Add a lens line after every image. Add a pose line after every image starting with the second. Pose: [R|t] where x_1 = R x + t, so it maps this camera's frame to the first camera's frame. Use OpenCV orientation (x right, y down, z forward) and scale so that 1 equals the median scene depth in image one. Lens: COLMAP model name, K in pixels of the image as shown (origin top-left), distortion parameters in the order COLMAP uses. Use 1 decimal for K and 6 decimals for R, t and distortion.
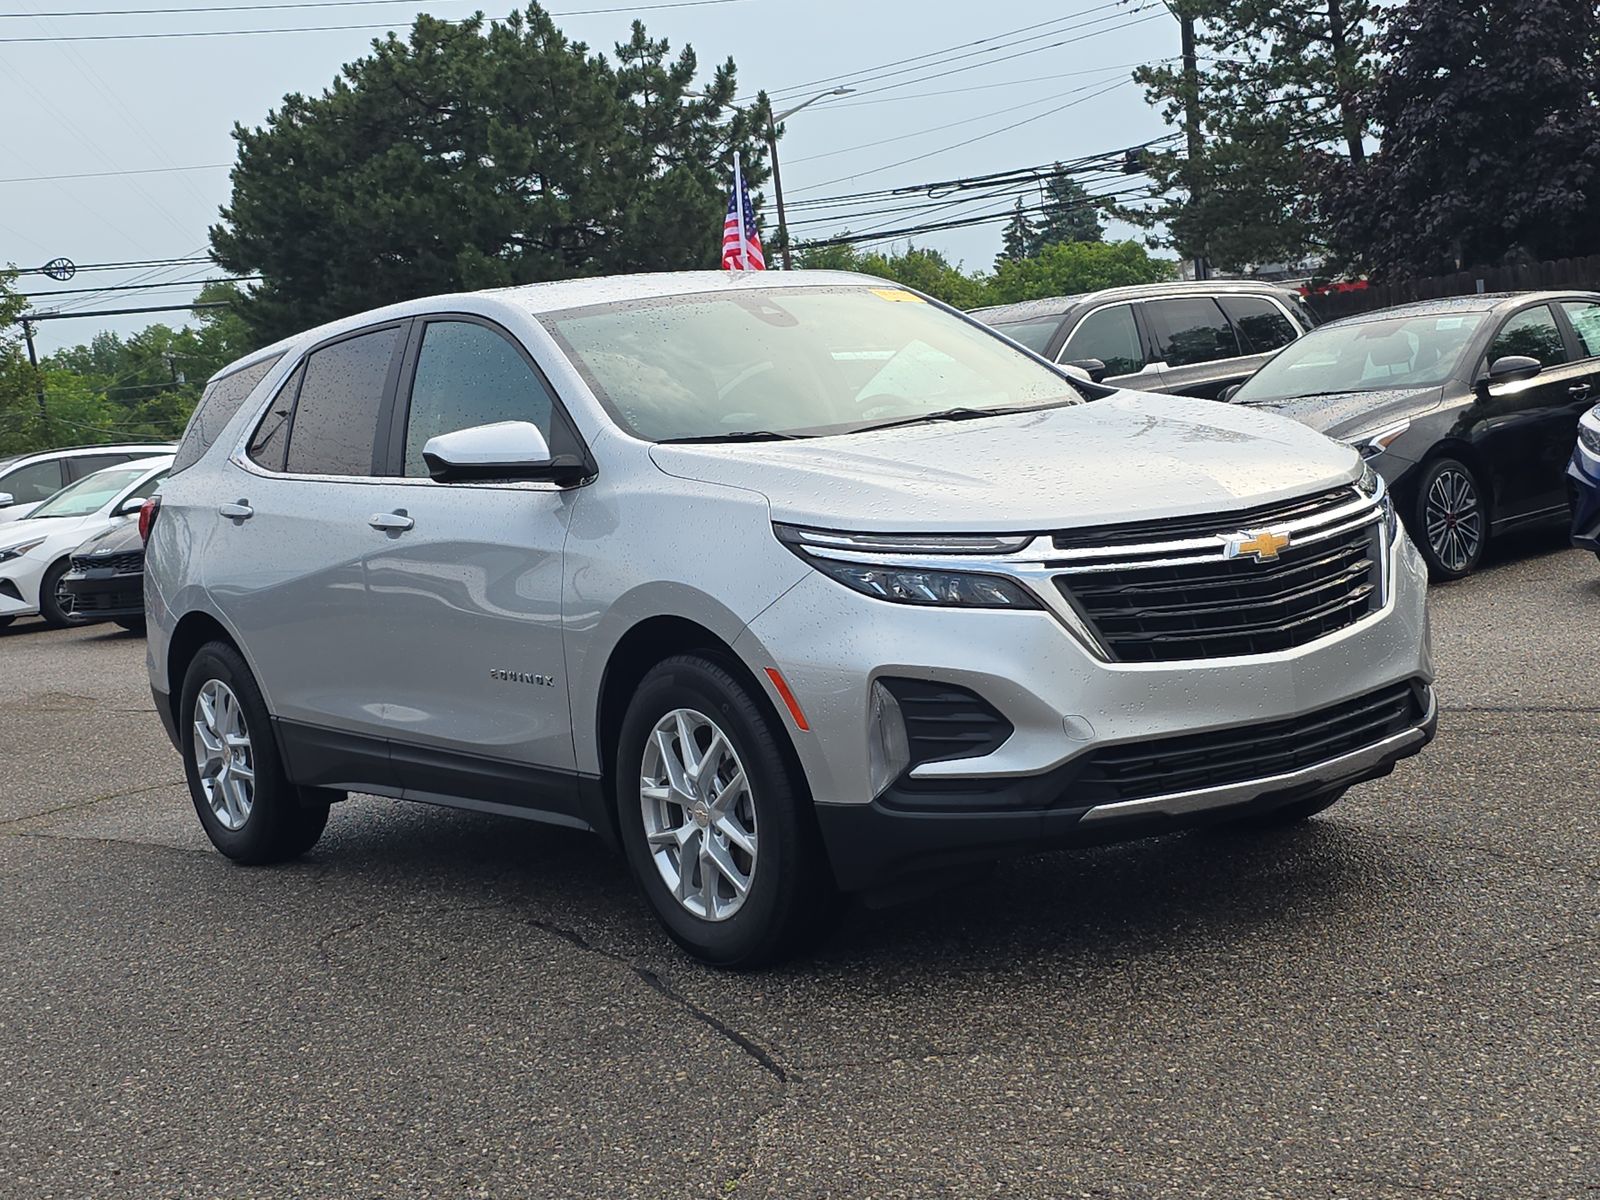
lens RADIAL K [[2227.6, 0, 800.0], [0, 2227.6, 600.0], [0, 0, 1]] dist [0.130594, -0.133736]
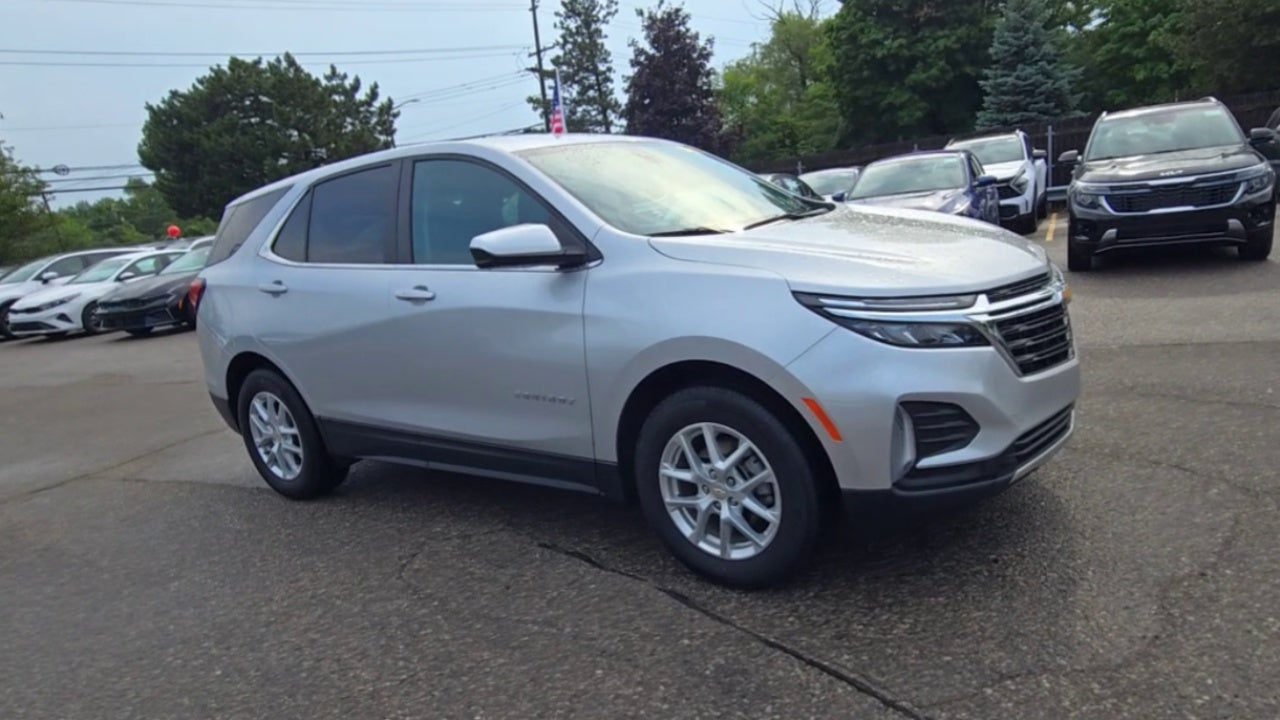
lens RADIAL K [[762.5, 0, 671.2], [0, 762.5, 395.7], [0, 0, 1]] dist [0.012288, -0.004155]
pose [[0.942059, -0.087815, 0.323749, -0.049749], [0.043868, 0.989089, 0.140635, -0.008401], [-0.332567, -0.118284, 0.935633, 0.116948]]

::::::::

Directions »
Repeat the material above with "lens line" swapped for "camera line" wherever it occurs and everything else left as is. Leave the pictures out.

Response below »
Add a camera line after every image. Add a pose line after every image starting with the second. Pose: [R|t] where x_1 = R x + t, so it maps this camera's frame to the first camera's frame. Use OpenCV orientation (x right, y down, z forward) and scale so that 1 equals the median scene depth in image one. Lens: COLMAP model name, K in pixels of the image as shown (origin top-left), distortion parameters in the order COLMAP uses. Use 1 decimal for K and 6 decimals for R, t and distortion.
lens RADIAL K [[2227.6, 0, 800.0], [0, 2227.6, 600.0], [0, 0, 1]] dist [0.130594, -0.133736]
lens RADIAL K [[762.5, 0, 671.2], [0, 762.5, 395.7], [0, 0, 1]] dist [0.012288, -0.004155]
pose [[0.942059, -0.087815, 0.323749, -0.049749], [0.043868, 0.989089, 0.140635, -0.008401], [-0.332567, -0.118284, 0.935633, 0.116948]]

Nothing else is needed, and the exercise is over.